Quinta, 27 de novembro de 2014
Por maioria, o Plenário do Supremo Tribunal Federal negou
provimento ao Recurso Extraordinário (RE) 658312, com repercussão geral
reconhecida, e firmou a tese de que o artigo 384 da Consolidação das Leis do
Trabalho (CLT) foi recepcionado pela Constituição da República de 1988. O
dispositivo, que faz parte do capítulo que trata da proteção do trabalho da
mulher, prevê intervalo de no mínimo 15 minutos para as trabalhadoras em caso
de prorrogação do horário normal, antes do início do período extraordinário.
Fonte: STF
O RE foi interposto pela A. Angeloni & Cia. Ltda.
contra decisão do Tribunal Superior do Trabalho que manteve condenação ao
pagamento, a uma empregada, desses 15 minutos, com adicional de 50%. A
jurisprudência do TST está pacificada no sentido da validade do intervalo.
A argumentação da empresa era a de que o entendimento da
Justiça do Trabalho contraria dispositivos constitucionais que concretizam a
igualdade entre homens e mulheres (artigos 5º, inciso I, e 7º, inciso XXX) e,
consequentemente, fere o princípio da isonomia, pois não se poderia admitir
tratamento diferenciado apenas em razão do sexo, sob pena de se estimular a
discriminação no trabalho. No julgamento, realizado nesta quinta-feira, a
Associação Brasileira de Supermercados (Abras) e a Federação Brasileira de
Bancos (Febraban) atuaram na condição de amici curiae, seguindo a mesma
linha de fundamentação da empresa.
Relator
O ministro Dias Toffoli, relator do RE, lembrou que o
artigo 384 faz parte da redação original da CLT, de 1943. “Quando foi
sancionada a CLT, vigorava a Constituição de 1937, que se limitou, como na
Constituição de 1946, a garantir a cláusula geral de igualdade, expressa na
fórmula ‘todos são iguais perante a lei’”, afirmou. “Nem a inserção dessa
cláusula em todas as nossas Constituições, nem a inserção de cláusula
específica de igualdade entre gênero na Carta de 1934 impediram, como é sabido,
a plena igualdade entre os sexos no mundo dos fatos”.
Por isso, observou o ministro, a Constituição de 1988
estabeleceu cláusula específica de igualdade de gênero e, ao mesmo tempo,
admitiu a possibilidade de tratamento diferenciado, levando em conta a
“histórica exclusão da mulher do mercado de trabalho”; a existência de “um
componente orgânico, biológico, inclusive pela menor resistência física da
mulher”; e um componente social, pelo fato de ser comum a chamada dupla jornada
– o acúmulo de atividades pela mulher no lar e no trabalho – “que, de fato, é
uma realidade e, portanto, deve ser levado em consideração na interpretação da
norma”, afirmou.
O votodo relator ressaltou que as disposições constitucionais e
infraconstitucionais não impedem que ocorram tratamentos diferenciados, desde
que existentes elementos legítimos para tal e que as garantias sejam
proporcionais às diferenças ou definidas por algumas conjunturas sociais.

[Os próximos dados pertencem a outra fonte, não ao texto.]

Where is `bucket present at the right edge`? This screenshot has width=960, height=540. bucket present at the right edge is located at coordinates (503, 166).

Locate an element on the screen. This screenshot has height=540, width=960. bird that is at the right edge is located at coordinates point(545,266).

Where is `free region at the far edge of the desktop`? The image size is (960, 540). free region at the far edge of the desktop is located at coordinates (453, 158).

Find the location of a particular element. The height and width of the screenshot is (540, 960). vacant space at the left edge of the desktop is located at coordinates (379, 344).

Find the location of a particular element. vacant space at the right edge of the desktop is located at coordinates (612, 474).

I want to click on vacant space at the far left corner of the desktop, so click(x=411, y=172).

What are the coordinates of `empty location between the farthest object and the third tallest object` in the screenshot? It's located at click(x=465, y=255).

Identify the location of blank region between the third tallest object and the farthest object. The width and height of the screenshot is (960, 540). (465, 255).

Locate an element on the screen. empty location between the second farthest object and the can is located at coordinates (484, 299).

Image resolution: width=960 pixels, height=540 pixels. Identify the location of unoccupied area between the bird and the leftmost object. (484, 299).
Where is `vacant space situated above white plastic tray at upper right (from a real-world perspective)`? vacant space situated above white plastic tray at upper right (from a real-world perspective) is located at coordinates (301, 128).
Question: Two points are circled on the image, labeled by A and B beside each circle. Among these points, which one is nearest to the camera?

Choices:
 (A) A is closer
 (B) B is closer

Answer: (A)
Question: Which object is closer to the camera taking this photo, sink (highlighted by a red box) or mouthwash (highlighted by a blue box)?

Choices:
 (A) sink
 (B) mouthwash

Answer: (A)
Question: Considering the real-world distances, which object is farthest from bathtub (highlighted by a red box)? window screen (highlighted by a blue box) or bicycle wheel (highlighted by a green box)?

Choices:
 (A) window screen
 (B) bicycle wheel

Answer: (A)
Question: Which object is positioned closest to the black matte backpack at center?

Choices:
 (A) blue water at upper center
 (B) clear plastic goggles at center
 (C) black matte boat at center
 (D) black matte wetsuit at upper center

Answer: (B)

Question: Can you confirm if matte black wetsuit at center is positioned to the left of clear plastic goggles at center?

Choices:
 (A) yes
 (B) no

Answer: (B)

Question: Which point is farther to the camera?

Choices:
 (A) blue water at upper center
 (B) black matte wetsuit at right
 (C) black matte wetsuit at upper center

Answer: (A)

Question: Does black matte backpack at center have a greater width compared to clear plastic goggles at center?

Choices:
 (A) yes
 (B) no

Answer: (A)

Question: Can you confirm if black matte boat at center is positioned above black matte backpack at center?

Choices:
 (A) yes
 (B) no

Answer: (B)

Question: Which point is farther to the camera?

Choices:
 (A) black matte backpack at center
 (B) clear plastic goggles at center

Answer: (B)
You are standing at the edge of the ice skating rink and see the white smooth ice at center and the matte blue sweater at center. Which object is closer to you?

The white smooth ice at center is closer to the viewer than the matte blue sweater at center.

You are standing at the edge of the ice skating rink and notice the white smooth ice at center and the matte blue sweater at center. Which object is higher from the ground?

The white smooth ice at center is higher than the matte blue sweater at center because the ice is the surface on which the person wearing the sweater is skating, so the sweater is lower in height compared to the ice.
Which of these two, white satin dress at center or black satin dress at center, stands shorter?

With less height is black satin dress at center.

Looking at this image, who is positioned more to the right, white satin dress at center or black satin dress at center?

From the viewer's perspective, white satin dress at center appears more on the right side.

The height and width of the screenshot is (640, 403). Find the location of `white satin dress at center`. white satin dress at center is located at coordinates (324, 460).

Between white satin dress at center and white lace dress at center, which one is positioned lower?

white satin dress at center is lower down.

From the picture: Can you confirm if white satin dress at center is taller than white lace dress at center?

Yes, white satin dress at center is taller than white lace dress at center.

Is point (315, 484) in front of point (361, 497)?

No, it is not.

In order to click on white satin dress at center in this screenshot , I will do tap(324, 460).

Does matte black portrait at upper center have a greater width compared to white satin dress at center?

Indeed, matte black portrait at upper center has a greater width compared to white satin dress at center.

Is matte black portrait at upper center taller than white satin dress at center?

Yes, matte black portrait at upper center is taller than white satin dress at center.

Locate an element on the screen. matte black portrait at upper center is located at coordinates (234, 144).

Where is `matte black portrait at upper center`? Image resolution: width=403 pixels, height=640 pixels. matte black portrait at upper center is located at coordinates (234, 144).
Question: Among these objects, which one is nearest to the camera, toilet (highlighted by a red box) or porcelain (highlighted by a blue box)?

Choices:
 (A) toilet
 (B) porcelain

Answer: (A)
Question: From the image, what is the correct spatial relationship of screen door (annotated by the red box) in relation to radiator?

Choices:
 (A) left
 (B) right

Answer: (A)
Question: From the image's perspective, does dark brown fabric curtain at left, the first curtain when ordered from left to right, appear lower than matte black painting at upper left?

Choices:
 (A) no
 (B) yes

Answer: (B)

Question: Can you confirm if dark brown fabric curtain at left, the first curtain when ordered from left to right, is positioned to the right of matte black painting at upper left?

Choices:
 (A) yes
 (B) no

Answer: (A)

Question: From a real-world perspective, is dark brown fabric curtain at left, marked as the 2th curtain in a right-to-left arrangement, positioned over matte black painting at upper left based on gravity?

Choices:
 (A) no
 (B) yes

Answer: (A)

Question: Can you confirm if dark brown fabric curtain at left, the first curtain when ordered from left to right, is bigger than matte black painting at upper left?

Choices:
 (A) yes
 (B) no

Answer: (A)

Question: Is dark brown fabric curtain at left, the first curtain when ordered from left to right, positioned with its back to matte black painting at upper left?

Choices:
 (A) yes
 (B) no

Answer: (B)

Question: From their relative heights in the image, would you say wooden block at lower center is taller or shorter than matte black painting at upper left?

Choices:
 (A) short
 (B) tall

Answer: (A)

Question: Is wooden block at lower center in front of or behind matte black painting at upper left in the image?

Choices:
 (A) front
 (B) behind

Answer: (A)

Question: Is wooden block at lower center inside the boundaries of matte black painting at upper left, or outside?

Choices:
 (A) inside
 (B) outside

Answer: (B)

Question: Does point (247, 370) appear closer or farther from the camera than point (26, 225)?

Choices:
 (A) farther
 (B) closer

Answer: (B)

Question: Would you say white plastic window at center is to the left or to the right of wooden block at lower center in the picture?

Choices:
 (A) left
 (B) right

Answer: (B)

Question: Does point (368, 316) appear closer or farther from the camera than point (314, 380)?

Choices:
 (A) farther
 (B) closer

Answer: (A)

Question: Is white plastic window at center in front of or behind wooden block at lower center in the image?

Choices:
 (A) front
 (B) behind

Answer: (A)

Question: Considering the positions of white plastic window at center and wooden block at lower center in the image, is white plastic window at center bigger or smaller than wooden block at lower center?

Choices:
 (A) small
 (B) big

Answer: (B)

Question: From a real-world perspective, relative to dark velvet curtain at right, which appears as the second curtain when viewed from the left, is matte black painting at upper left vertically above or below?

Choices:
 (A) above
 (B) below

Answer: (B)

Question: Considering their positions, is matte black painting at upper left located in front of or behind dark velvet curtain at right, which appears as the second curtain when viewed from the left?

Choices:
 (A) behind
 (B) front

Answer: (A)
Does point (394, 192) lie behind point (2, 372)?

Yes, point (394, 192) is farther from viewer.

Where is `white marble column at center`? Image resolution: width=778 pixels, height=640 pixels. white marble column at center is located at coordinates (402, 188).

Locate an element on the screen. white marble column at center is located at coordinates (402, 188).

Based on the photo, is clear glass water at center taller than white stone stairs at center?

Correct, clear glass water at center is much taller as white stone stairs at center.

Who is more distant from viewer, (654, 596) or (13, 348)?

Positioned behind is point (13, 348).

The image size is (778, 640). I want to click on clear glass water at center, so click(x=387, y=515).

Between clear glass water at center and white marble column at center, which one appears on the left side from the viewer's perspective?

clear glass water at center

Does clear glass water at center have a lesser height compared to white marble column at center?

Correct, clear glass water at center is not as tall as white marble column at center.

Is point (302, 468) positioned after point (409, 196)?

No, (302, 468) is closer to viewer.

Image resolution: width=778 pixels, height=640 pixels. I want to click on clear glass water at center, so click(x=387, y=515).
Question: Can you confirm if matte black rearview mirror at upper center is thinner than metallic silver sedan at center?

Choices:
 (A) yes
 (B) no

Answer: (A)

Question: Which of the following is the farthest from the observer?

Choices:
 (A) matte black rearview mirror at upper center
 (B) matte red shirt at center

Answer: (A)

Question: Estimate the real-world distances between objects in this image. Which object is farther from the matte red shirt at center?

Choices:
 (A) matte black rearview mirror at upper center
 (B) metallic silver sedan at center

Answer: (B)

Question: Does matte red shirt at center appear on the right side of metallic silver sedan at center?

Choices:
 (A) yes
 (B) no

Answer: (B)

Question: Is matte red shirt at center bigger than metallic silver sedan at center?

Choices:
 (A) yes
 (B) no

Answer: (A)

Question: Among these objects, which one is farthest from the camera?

E,
nesse sentido, avaliou que o artigo 384 da CLT “trata de aspectos de evidente
desigualdade de forma proporcional”. Ele citou o prazo menor para
aposentadoria, a cota de 30% para mulheres nas eleições e a Lei Maria da Penha
como exemplos de tratamento diferenciado legítimo.
Toffoli afastou ainda os argumentos de que a manutenção do
intervalo prejudicaria o acesso da mulher ao mercado de trabalho. “Não parece
existir fundamento sociológico ou mesmo comprovação por dados estatísticos a
amparar essa tese”, afirmou. “Não há notícia da existência de levantamento
técnico ou científico a demonstrar que o empregador prefira contratar homens,
em vez de mulheres, em virtude dessa obrigação”.
Seguiram o voto do relator os ministros Gilmar Mendes,
Celso de Mello, Rosa Weber e Cármen Lúcia.
Divergência
Divergiram do relator, e ficaram vencidos, os ministros
Luiz Fux e Marco Aurélio. Para Fux, o dispositivo viola o princípio da
igualdade, e, por isso, só poderia ser admitido nas atividades que demandem
esforço físico. “Aqui há efetivamente distinção entre homens e mulheres”,
afirmou. “Não sendo o caso, é uma proteção deficiente e uma violação da
isonomia consagrar uma regra que dá tratamento diferenciado a homens e
mulheres, que são iguais perante a lei”.
No mesmo sentido, o ministro Marco Aurélio afirmou que o
artigo 384 “é gerador de algo que a Carta afasta, que é a discriminação no
mercado de trabalho”. Os dois ministros votaram no sentido de dar provimento ao
recurso para reconhecer a inconstitucionalidade do artigo 384.